Shane Warne’s Cricket was one of the first games that introduced a confidence level with your batsmen, so that the more set they were the better they played. In recent games all this means is that you need to block a couple of balls before you start hooking half trackers for six behind square, but here it actually mattered. Short filth outside off actually represented a serious question for the player, in that did you try and cash in at the risk of feathering the ball into the slips, or instead let it go through to the ‘keeper? Since you had no on screen representation of how settled your batsman was, it was actually a serious dilemma, and batsmen who weren’t ‘in’ were more likely to edge than not. When you had a large total to chase down, throwing wickets away needlessly is obviously not a good idea, and in this respect the game rewarded batting patiently.
Since you could (and should) skip the bowling side of things altogether, you could actually set games to their proper length and still knock an ODI or Test match over in reasonable time. Which meant most of the time you were actually trying to bat responsibly, rather than just throwing the bat like in most cricket games. The game came with set scenarios that further took advantage of this. In the first such scenario you were put in Sri Lanka’s shoes in the 1996 World Cup final, set the task of chasing down 241 after being reduced to 23/2. It was no easy task, and the need to build the innings over the 50 overs showed the player that this wasn’t a game that was going to pull its punches.
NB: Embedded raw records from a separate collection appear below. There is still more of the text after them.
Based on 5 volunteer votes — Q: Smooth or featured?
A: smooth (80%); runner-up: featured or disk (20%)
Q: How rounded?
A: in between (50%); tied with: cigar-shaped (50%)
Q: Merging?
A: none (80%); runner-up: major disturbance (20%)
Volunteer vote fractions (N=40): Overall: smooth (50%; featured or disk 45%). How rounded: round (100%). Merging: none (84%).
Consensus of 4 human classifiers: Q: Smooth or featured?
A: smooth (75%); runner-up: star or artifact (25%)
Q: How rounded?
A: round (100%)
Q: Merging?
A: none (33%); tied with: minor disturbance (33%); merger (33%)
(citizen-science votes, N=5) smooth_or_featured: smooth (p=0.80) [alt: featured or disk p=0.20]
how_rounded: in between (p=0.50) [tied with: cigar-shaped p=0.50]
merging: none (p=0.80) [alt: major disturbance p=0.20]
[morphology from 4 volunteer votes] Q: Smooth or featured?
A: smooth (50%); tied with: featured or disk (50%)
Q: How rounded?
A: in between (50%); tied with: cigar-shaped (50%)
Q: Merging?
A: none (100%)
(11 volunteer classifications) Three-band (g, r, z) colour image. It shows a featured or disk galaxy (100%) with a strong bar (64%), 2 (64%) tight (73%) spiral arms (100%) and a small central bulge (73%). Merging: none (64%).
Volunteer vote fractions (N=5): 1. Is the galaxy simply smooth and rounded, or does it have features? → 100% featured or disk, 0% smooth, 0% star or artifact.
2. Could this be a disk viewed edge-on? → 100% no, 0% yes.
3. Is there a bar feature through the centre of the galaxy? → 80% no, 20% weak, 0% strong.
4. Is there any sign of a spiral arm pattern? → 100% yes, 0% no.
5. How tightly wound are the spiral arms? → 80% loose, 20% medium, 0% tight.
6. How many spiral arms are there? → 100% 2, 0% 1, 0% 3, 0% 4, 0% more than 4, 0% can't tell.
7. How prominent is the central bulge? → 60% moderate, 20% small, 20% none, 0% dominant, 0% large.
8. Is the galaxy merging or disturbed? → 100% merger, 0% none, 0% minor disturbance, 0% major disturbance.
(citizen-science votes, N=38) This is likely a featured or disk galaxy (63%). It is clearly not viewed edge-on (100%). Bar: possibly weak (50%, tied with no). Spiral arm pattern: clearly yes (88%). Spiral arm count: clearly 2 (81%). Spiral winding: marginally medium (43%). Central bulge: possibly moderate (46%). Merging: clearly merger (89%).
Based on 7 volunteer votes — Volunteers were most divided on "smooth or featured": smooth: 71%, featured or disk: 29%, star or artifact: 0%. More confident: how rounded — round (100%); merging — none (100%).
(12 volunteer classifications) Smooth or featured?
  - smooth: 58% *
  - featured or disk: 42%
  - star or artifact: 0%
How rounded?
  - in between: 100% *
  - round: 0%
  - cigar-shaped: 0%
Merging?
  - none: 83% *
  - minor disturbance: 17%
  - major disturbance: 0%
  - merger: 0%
That really was the secret to Shane Warne Cricket’s success; it didn’t treat the player like an idiot. To win you actually had to play sensibly, and that meant that sometimes trying to grind out a draw on a wearing fifth day pitch was your best option. Most cricket games would never attempt to force the player into such a scenario, probably because they are created with mass consumption in mind and casual players would seemingly be put off by it. Shane Warne’s didn’t give a crap about that, and it was the better game for it.
The unforgiving nature of the game itself, along with the effort put in by Codemasters off the pitch (we haven’t even mentioned how you could play a career mode where the game kept track of every player’s statistics) really puts a lot of more modern versions to shame, where a barely functional game engine is given only the most basic window dressing before being shoved out the door. It’s a shame that over a decade after its release Shane Warne’s Cricket still stands as the high point of the genre.